───── SUPPLIED RECORDS ─────

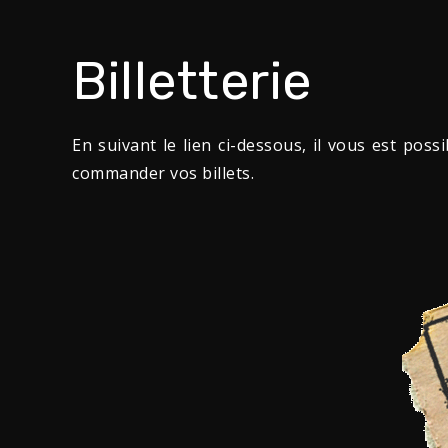
Billetterie
En suivant le lien ci-dessous, il vous est poss
commander vos billets.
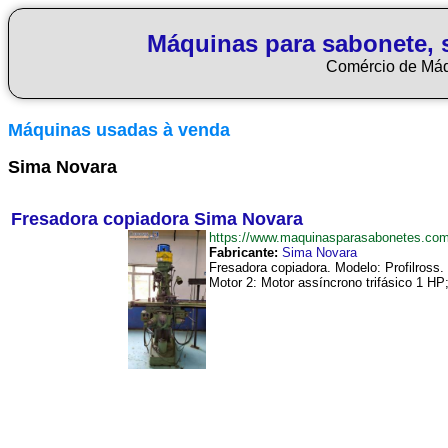
Máquinas para sabonete, 
Comércio de Má
Máquinas usadas à venda
Sima Novara
Fresadora copiadora Sima Novara
https://www.maquinasparasabonetes.co
Fabricante:
Sima Novara
Fresadora copiadora. Modelo: Profilross
Motor 2: Motor assíncrono trifásico 1 HP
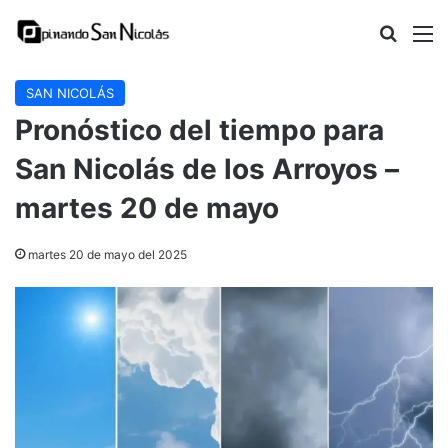
Buscar
M
SAN NICOLÁS
Pronóstico del tiempo para
San Nicolás de los Arroyos –
martes 20 de mayo
martes 20 de mayo del 2025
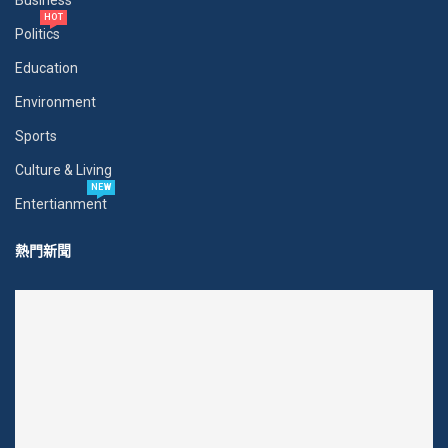
Business
HOT
Politics
Education
Environment
Sports
Culture & Living
NEW
Entertianment
熱門新聞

─────

WHAT TO PRODUCE:
Show every line in the data that contains the string "mayo", treating uppercase and lowercase letters as different.

ANSWER TO THE PROBLEM:
martes 20 de mayo
martes 20 de mayo del 2025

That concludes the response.